Unsurprisingly, the comparison shows both imports and exports decrease across most commodities due to the tariff shock. Feel free to explore the data further, it is fairly straightforward to create graphs and tables from the dataframes.
The Second Example
If you explored the data in the previous example, you may have
noticed that the year 2024 is missing. This is because the
summary.yaml file in WiNDCNational version
0.3.2 does not include 2024. In this example, we will
demonstrate how to modify the summary.yaml file to include
2024 data.
The file that WiNDCNational is using is located
here. This is pinned to the v0.3.2 tag in the
WiNDCNational.jl repository. Copy and paste the contents of
this file into a new file. You can name this file anything you’d like,
the repo currently has a summary.yaml file, name yours
something else.
There are only two changes needed to include 2024 data. First, we
need to add 2024 to the years list near the top of the
file. This should be straightforward, follow the existing formatting.

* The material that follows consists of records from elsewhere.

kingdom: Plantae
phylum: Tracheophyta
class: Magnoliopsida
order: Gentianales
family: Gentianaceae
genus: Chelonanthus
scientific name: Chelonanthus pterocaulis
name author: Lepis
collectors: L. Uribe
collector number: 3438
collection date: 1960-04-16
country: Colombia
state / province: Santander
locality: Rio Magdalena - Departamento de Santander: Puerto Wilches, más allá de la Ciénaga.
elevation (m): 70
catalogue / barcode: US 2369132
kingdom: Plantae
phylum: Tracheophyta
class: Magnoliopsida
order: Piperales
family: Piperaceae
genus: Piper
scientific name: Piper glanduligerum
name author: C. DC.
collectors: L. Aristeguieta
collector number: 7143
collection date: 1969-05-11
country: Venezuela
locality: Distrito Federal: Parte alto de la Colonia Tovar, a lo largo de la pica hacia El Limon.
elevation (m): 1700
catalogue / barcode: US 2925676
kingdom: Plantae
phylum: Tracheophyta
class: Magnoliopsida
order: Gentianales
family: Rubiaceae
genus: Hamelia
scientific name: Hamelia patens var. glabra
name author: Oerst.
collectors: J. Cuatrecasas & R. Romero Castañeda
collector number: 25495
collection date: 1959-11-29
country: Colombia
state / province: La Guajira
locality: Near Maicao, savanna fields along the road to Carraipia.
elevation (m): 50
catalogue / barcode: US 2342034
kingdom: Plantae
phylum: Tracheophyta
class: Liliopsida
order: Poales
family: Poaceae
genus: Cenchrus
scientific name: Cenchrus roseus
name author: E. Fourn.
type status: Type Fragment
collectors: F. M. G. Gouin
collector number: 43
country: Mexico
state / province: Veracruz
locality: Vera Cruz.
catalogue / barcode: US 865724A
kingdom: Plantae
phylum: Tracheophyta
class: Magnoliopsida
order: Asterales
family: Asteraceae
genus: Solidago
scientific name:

Second, we need to update the download_url_common field.
The BEA likes to change the URLs for each data release. The updated URL
is:
"https://apps.bea.gov/industry/release/zip/SUPPLY-USE.zip"And that’s it. Save the file and reload the data using:
X = build_us_table("summary.yaml") # Change this to your file name
summary, M = calibrate(X)Let’s check, just to verify that the 2024 data has been loaded:
table(summary, :year => 2024)You can take this data, aggregate it, and run the same simulation as
before. If you get the exact same results, you’ve probably forgotten the
year = 2024 keyword when creating the model.
Best of luck with your modeling! Reach out if you have questions.
Exercises
- Aggregate the summary data to match the reconstructed data after solving the model. Use this to compare benchmark and counterfactual data.
- Create a model for each year in the data, set a shock, solve the model, and reconstruct the data. You should have a single table with all years. Compare benchmark and counterfactual data across all years.
- Create graphs to summarize the effects of your shock.